Dr Eric Crampton: Learning from letters


We can learn a lot from newspapers’ Letters to the Editor pages.

This week, I had a column in the Stuff newspapers on the Initiative’s proposed fast-track for new supermarkets.

I noted that existing district plans block new supermarkets that might compete with existing ones. So, we suggested enabling large-scale entry by a new player, overriding anticompetitive parts of district plans, and handling plan changes and consents for all sites at one go.

A retired RMA hearings commissioner wrote to the Christchurch Press saying that I had succumbed to a commonly believed myth. The RMA already forbids councils from considering ‘trade competition’ and its effects. Plans and decisions not allowed to consider competition couldn’t possibly restrict competition.

Nothing to see here, I suppose.

Or, perhaps more accurately, a whole lot to see – in how RMA hearings commissioners understand the world.

Let’s take a few examples.

Ashburton set a planning rule forbidding a new retail development from taking on new retail tenants. Why? Taking customers away from the downtown shops would hurt downtown amenities. Very anticompetitive in effect. But the planners never considered competition, so all is well. Somehow.

Homebase Mall in Christchurch was initially prohibited from having any supermarkets at all, for fear they’d reduce the amenity provided by The Palms shopping centre down the road. On appeal, Homebase was allowed one supermarket.

Christchurch’s Plan Change 84, for the area around the airport, also prohibited more than a single supermarket. And downtown hoteliers objected to there being too many hotels. But none of that has any effect on competition - apparently.

As far as RMA hearings commissioners are concerned, these sorts of things are fine so long as effects on competition weren’t the intent.

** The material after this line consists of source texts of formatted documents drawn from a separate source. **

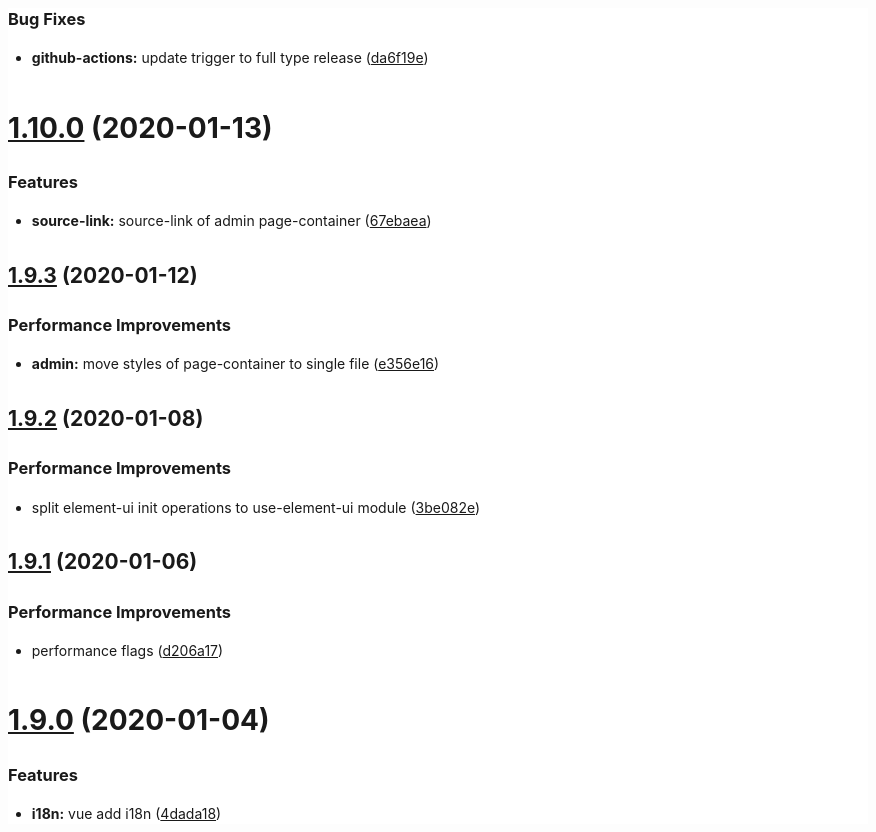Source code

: 
### Bug Fixes

* **github-actions:** update trigger to full type release ([da6f19e](https://github.com/d2-projects/d2-advance/commit/da6f19e1f995879ad0127436441ad3c31f8c4af5))

# [1.10.0](https://github.com/d2-projects/d2-advance/compare/v1.9.3...v1.10.0) (2020-01-13)


### Features

* **source-link:** source-link of admin page-container ([67ebaea](https://github.com/d2-projects/d2-advance/commit/67ebaeac684d90d6c132eed299b297632268ecf9))

## [1.9.3](https://github.com/d2-projects/d2-advance/compare/v1.9.2...v1.9.3) (2020-01-12)


### Performance Improvements

* **admin:** move styles of page-container to single file ([e356e16](https://github.com/d2-projects/d2-advance/commit/e356e16e1b0467b326a48a12e4d7c703b553b413))

## [1.9.2](https://github.com/d2-projects/d2-advance/compare/v1.9.1...v1.9.2) (2020-01-08)


### Performance Improvements

* split element-ui init operations to use-element-ui module ([3be082e](https://github.com/d2-projects/d2-advance/commit/3be082e9664429bc06cdc74359fbc97e837d0c35))

## [1.9.1](https://github.com/d2-projects/d2-advance/compare/v1.9.0...v1.9.1) (2020-01-06)


### Performance Improvements

* performance flags ([d206a17](https://github.com/d2-projects/d2-advance/commit/d206a171b95919d82dc99ee1684ce053eef69e93))

# [1.9.0](https://github.com/d2-projects/d2-advance/compare/v1.8.0...v1.9.0) (2020-01-04)


### Features

* **i18n:** vue add i18n ([4dada18](https://github.com/d2-projects/d2-advance/commit/4dada18a519d794b61b64a542602b0fdf3a7e3b8))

Imagine claiming, during a Commerce Commission cartel inquiry, that you never considered competition when colluding with your competitors to restrict output. It was instead about preserving scarce resources, fighting overconsumption, and helping the environment. If they could avoid laughing too loudly, they would weigh those considerations against effects on competition. And you would face penalties.

The country’s RMA hearings commissioners know or care not about the anticompetitive effects of what they do. Forgiving them for that failure requires someone more charitable than me. They have caused substantial harm.

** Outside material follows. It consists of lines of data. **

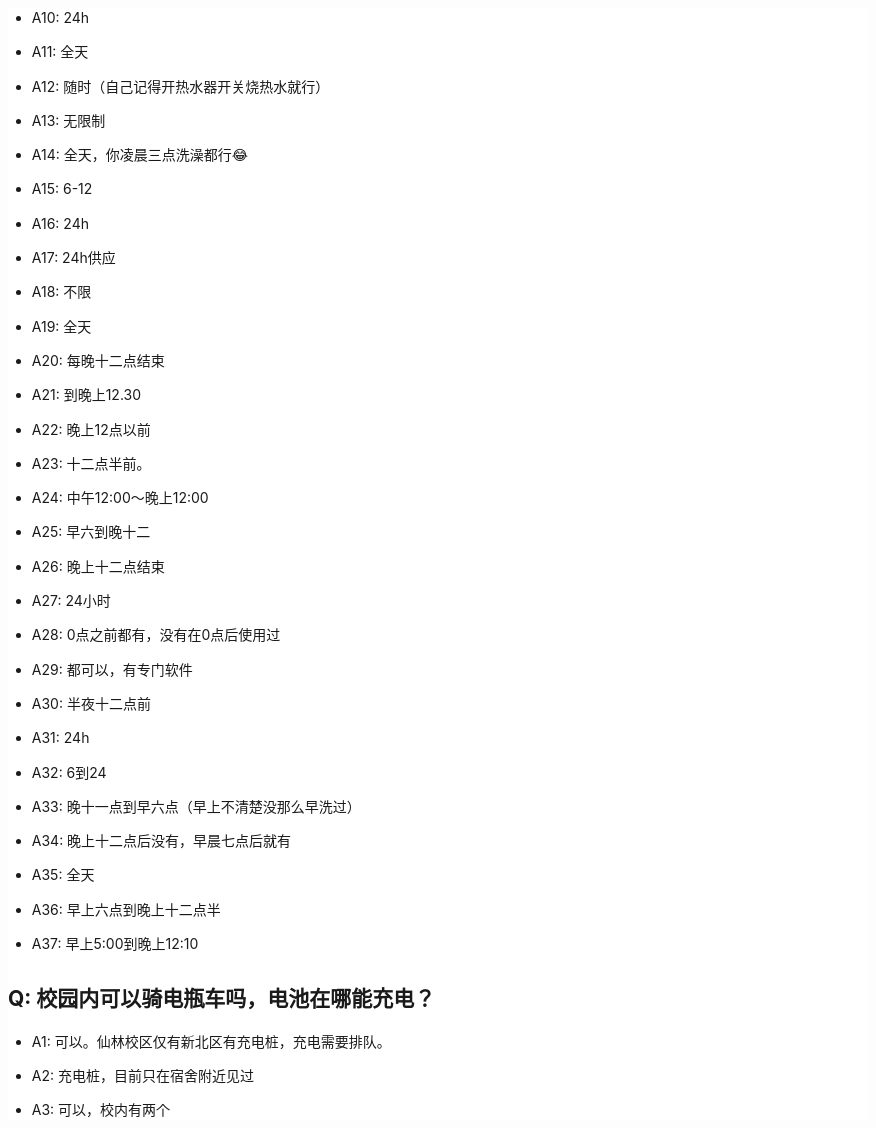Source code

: - A10: 24h

- A11: 全天

- A12: 随时（自己记得开热水器开关烧热水就行）

- A13: 无限制

- A14: 全天，你凌晨三点洗澡都行😂

- A15: 6-12

- A16: 24h

- A17: 24h供应

- A18: 不限

- A19: 全天

- A20: 每晚十二点结束

- A21: 到晚上12.30

- A22: 晚上12点以前

- A23: 十二点半前。

- A24: 中午12:00～晚上12:00

- A25: 早六到晚十二

- A26: 晚上十二点结束

- A27: 24小时

- A28: 0点之前都有，没有在0点后使用过

- A29: 都可以，有专门软件

- A30: 半夜十二点前

- A31: 24h

- A32: 6到24

- A33: 晚十一点到早六点（早上不清楚没那么早洗过）

- A34: 晚上十二点后没有，早晨七点后就有

- A35: 全天

- A36: 早上六点到晚上十二点半

- A37: 早上5:00到晚上12:10

## Q: 校园内可以骑电瓶车吗，电池在哪能充电？

- A1: 可以。仙林校区仅有新北区有充电桩，充电需要排队。

- A2: 充电桩，目前只在宿舍附近见过

- A3: 可以，校内有两个
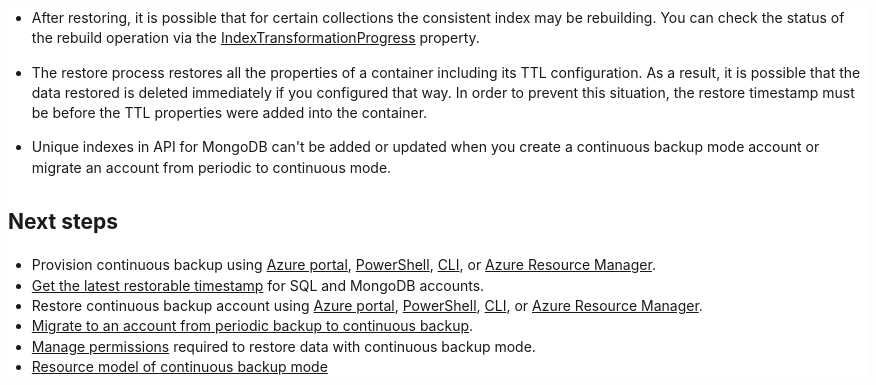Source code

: * After restoring, it is possible that for certain collections the consistent index may be rebuilding. You can check the status of the rebuild operation via the [IndexTransformationProgress](how-to-manage-indexing-policy.md) property.

* The restore process restores all the properties of a container including its TTL configuration. As a result, it is possible that the data restored is deleted immediately if you configured that way. In order to prevent this situation, the restore timestamp must be before the TTL properties were added into the container.

* Unique indexes in API for MongoDB can't be added or updated when you create a continuous backup mode account or migrate an account from periodic to continuous mode.

## Next steps

* Provision continuous backup using [Azure portal](provision-account-continuous-backup.md#provision-portal), [PowerShell](provision-account-continuous-backup.md#provision-powershell), [CLI](provision-account-continuous-backup.md#provision-cli), or [Azure Resource Manager](provision-account-continuous-backup.md#provision-arm-template).
* [Get the latest restorable timestamp](get-latest-restore-timestamp.md) for SQL and MongoDB accounts.
* Restore continuous backup account using [Azure portal](restore-account-continuous-backup.md#restore-account-portal), [PowerShell](restore-account-continuous-backup.md#restore-account-powershell), [CLI](restore-account-continuous-backup.md#restore-account-cli), or [Azure Resource Manager](restore-account-continuous-backup.md#restore-arm-template).
* [Migrate to an account from periodic backup to continuous backup](migrate-continuous-backup.md).
* [Manage permissions](continuous-backup-restore-permissions.md) required to restore data with continuous backup mode.
* [Resource model of continuous backup mode](continuous-backup-restore-resource-model.md)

But it’s always better to change the game rather than blame its players. A fast-track to enable greater supermarket competition would help while more comprehensive reform is in progress.

Dr Eric Crampton is Chief Economist at the New Zealand Initiative. This article was first published HERE

3 comments:

Anonymous said...

Hearings commissioners don’t make the rules. But they are bound to adhere to them.
You don’t understand the process.

Basil Walker said...

I have noted that recently "The Initiative members " have been poking their nose into "real people stuff" ie supermarkets and apprenticeships which are obviously quite different from corporate understanding, graphs and report preparation .
Work & Industry training and Local body planning are important facets of the NZ population , quite separate from the tedious meanderings of the Reserve Bank , Infometrics etc . The worldwide issue of productivity is brought into sharp focus when the Initiative inteligensia are quite frankly making a fool of themselves when suggesting that ALL NZ Local Government Councils have the same rules and policy and The Initiative can overrule them.

Anonymous said...

I dont know anything about the Initiative, but I do notice that 'the left' dont seem to approve of their views regardless of content. Having lived abroad for many years, the main things I noticed on returning were lack of competition, particularly in supermarkets, and how expensive and difficult it is to build houses. Anything that removes unnessecary regulation, and allows competition has to be good for NZ.